Snapchat, Mondrian et pénis... On a tenté de décrypter le clip de Yelle, «Interpassion»
MUSIQUE•La vidéo réalisée par Thibault Maîtrejean et Jean-François Perrier a sans doute bien plus de choses à dire et à montrer qu'elle n'en a l'air...Fabien Randanne
Dans le clip d’Interpassion, son nouveau single, Yelle en short joue du saxo dans un gymnase. Kamoulox ? Pas tout à fait car cette vidéo, réalisée par Thibault Maîtrejean et Jean-François Perrier, a plus de choses à dire et à montrer qu’il n’y paraît. Tentative d’analyse (peut-être à côté de la plaque, mais on essaie), d’un objet filmé interpassionnant.
- Génération Snapchat
L’image est enserrée entre deux bandes noires, le clip défile au format vertical, celui des vidéos tournées au smartphone, et chaque plan n’est pas plus long qu’un snap. A ce parti pris s’ajoute une relecture des codes de la « lyric video », ces clips se contentant de faire apparaître les paroles au rythme de la chanson et en les mettant en scène avec plus ou moins d’inspiration.
Ici, les phrases s’affichent en typo blanche sur fond noir, quitte parfois à recouvrir presque intégralement l’image. On pense à ces vidéos signées par les sites d’info, pensées pour les réseaux sociaux et principalement destinées à être lues sur mobiles, qui résument une actu à grand renfort de sous-titres. Cette esthétique parfaitement dans l’air du temps, est raccord avec le texte de la chanson. « Come te llamas [?] Do you know Mafalda [?] Do you speak Portuguese [?] »… Un pot-pourri de méthode Assimil, absurde, au service du néologisme « Interpassion » que scande Yelle… « Je suis interpassionnée », comme une nouvelle manière de dire « Je suis citoyenne du monde ». Autrement dit, une ode polyglotte et rigolote au cosmopolitisme.

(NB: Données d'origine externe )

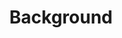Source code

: ---
word: "true"

title: "Background"
draft: true
categories: ['']

tags: ['Background']

arwords: 'الخلفية'

arexps: []

enwords: ['Background']

enexps: []

arlexicons: 'خ'

enlexicons: 'B'

authors: ['Ruqayya Roshdy']

translators: ['X']

citations: 'تطبيقات أساسية في المعالجة الآلية للغة العربية'

sources: 'مركز الملك عبدالله بن عبدالعزيز الدولي لخدمة اللغة العربية'

slug: ""
---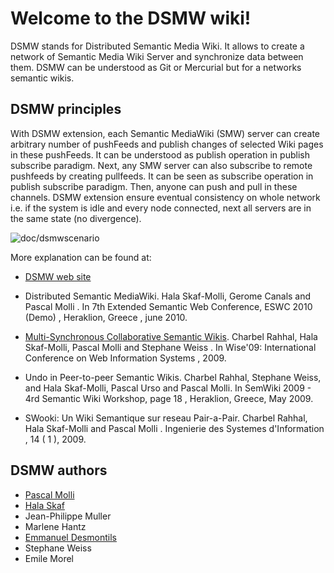 # Welcome to the DSMW wiki!

DSMW stands for Distributed Semantic Media Wiki. It allows to create a
network of Semantic Media Wiki Server and synchronize data between
them. DSMW can be understood as Git or Mercurial but for a networks
semantic wikis.

## DSMW principles

With DSMW extension, each Semantic MediaWiki (SMW) server can create
arbitrary number of pushFeeds and publish changes of selected Wiki
pages in these pushFeeds. It can be understood as publish operation in
publish subscribe paradigm. Next, any SMW server can also subscribe to
remote pushfeeds by creating pullfeeds. It can be seen as subscribe
operation in publish subscribe paradigm. Then, anyone can push and
pull in these channels. DSMW extension ensure eventual consistency on
whole network i.e. if the system is idle and every node connected,
next all servers are in the same state (no divergence).

![doc/dsmwscenario](http://momo54.github.com/DSMW/images/scenario.png)

More explanation can be found at:

* [DSMW web site](http://momo54.github.com/DSMW)

* Distributed Semantic MediaWiki. Hala Skaf-Molli, Gerome Canals and
  Pascal Molli . In 7th Extended Semantic Web Conference, ESWC 2010
  (Demo) , Heraklion, Greece , june 2010.

* [Multi-Synchronous Collaborative Semantic
  Wikis](http://pagesperso.lina.univ-nantes.fr/~molli-p/pmwiki/uploads/Main/Skaf09wise.pdf). Charbel
  Rahhal, Hala Skaf-Molli, Pascal Molli and Stephane Weiss . In
  Wise'09: International Conference on Web Information Systems , 2009.

* Undo in Peer-to-peer Semantic Wikis. Charbel Rahhal, Stephane Weiss,
  and Hala Skaf-Molli, Pascal Urso and Pascal Molli. In SemWiki 2009 -
  4rd Semantic Wiki Workshop, page 18 , Heraklion, Greece, May 2009.

* SWooki: Un Wiki Semantique sur reseau Pair-a-Pair. Charbel Rahhal,
  Hala Skaf-Molli and Pascal Molli . Ingenierie des Systemes
  d'Information , 14 ( 1 ), 2009.


## DSMW authors
* [Pascal Molli](http://pagesperso.lina.univ-nantes.fr/~molli-p)
* [Hala Skaf](http://pagesperso.lina.univ-nantes.fr/~skaf-h)
* Jean-Philippe Muller
* Marlene Hantz
* [Emmanuel Desmontils](http://desmontils.net/WordPress/)
* Stephane Weiss
* Emile Morel


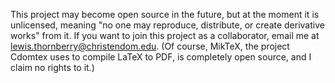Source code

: This project may become open source in the future, but at the moment it is unlicensed, meaning "no one may reproduce, distribute, or create derivative works" from it. If you want to join this project as a collaborator, email me at lewis.thornberry@christendom.edu. (Of course, MikTeX, the project Cdomtex uses to compile LaTeX to PDF, is completely open source, and I claim no rights to it.)
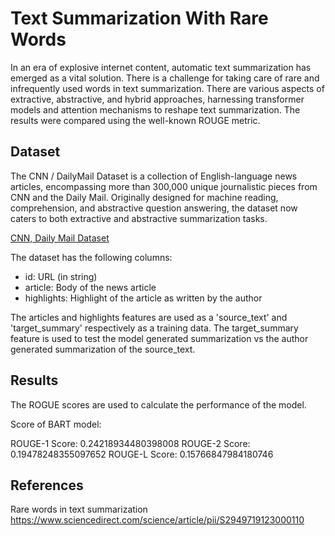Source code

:
# Text Summarization With Rare Words

In an era of explosive internet content, automatic text summarization has emerged as a vital solution. There is a challenge for taking care of rare and infrequently used words in text summarization. There are various aspects of extractive, abstractive, and hybrid approaches, harnessing transformer models and attention mechanisms to reshape text summarization. The results were compared using the well-known ROUGE metric.


## Dataset
The CNN / DailyMail Dataset is a collection of English-language news articles, encompassing more than 300,000 unique journalistic pieces from CNN and the Daily Mail. Originally designed for machine reading, comprehension, and abstractive question answering, the dataset now caters to both extractive and abstractive summarization tasks.

[CNN, Daily Mail Dataset](https://www.kaggle.com/datasets/gowrishankarp/newspaper-text-summarization-cnn-dailymail/data)

The dataset has the following columns:

- id: URL (in string)
- article: Body of the news article
- highlights: Highlight of the article as written by the author

The articles and highlights features are used as a 'source_text' and 'target_summary' respectively as a training data. The target_summary feature is used to test the model generated summarization vs the author generated summarization of the source_text.
## Results
The ROGUE scores are used to calculate the performance of the model.

Score of BART model:


ROUGE-1 Score: 0.24218934480398008
ROUGE-2 Score: 0.19478248355097652
ROUGE-L Score: 0.15766847984180746

## References

Rare words in text summarization 
https://www.sciencedirect.com/science/article/pii/S2949719123000110


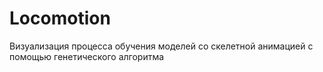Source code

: # Locomotion
Визуализация процесса обучения моделей со скелетной анимацией с помощью генетического алгоритма

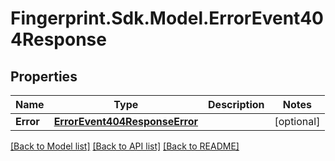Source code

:# Fingerprint.Sdk.Model.ErrorEvent404Response
## Properties

Name | Type | Description | Notes
------------ | ------------- | ------------- | -------------
**Error** | [**ErrorEvent404ResponseError**](ErrorEvent404ResponseError.md) |  | [optional] 

[[Back to Model list]](../README.md#documentation-for-models) [[Back to API list]](../README.md#documentation-for-api-endpoints) [[Back to README]](../README.md)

La chanson « a été écrite au retour de la tournée Complètement fou, nous apprend un communiqué. Exprimant tout l’amour ressenti sur la route, partout dans le monde, amour partagé, amour mélangé. La communion en dépit d’un monde au climat aussi pesant & maladroit qu’une boule de bowling. » Un manifeste « géo-Pop-litique », nous dit-on.
- Minimalisme maximal
Yelle l’a dit dans de nombreuses interviews : elle aime le minimalisme. Cela se ressent donc dans sa musique, qui lorgne vers l’efficace simplicité du meilleur de la pop française des années 1980. Pour ce morceau, elle cite comme influence Vous êtes lents d’Alain Souchon et Zoolook de Jean-Michel Jarre. On retrouve son amour du minimalisme dans l’esthétique générale du clip. Même si seul son espace central est en mouvement, les deux bords noirs qui l’encadrent n’en font pas moins partie de la vidéo, qui peut se regarder comme un triptyque. Et, sachant que Yelle apprécie le travail de Pierre Soulages ( elle l’a dit à Glamour), elle n’envisage sans doute pas ces deux marges obscures comme deux espaces vides, dissociables de la vidéo. Par moments, l’image centrale se barre d’un trait noir horizontal composant un split screen et pouvant renvoyer aux compositions à la Mondrian, un artiste prisé par la chanteuse.
Enfin, au début du clip, la caméra s’amuse à balayer le parquet du gymnase – décor unique du film et en lui-même minimaliste – et s’amuse à mener vers l’abstraction les lignes colorées délimitant les différents terrains de sport et qui peuvent rappeler les explosions géométriques des toiles de Kandinsky.
- Le mot le plus long
« J’aime les gens, j’trouve ça bien/Quand on s’fait tous des câlins/Quand on mélange nos voyelles/Qu’on se fait la courte échelle/J’aime moins les consonnes/De ceux qu’on a pas sonnés », chante Yelle. On comprend que son aversion pour les consonnes aux sonorités tranchantes renvoie aux trolls et autres détracteurs de sa musique. Mais faut-il interpréter le mélange de voyelles comme les « ah » admiratifs et les « oooooh » chantonnés lors de ses concerts ? Ou en avoir une lecture un peu plus triviale et salace ? La question reste entière.
En revanche, beaucoup ont remarqué un détail graphique du sweat que porte l’artiste dans le clip, à savoir un mélange de lettres qui est aussi le visuel du single : quatre d’entre elles sont en couleur, le P et le N en rouge, le E, le I et le S en bleu. Pour ceux qui sont nuls au Scrabble, ce sont celles qui sont nécessaires à l’écriture du mot « Pénis ». Ou « Pines ».
aSubliminal. Comme elle le chante, Yelle est « celle qui emmêle les consonnes et les voyelles ».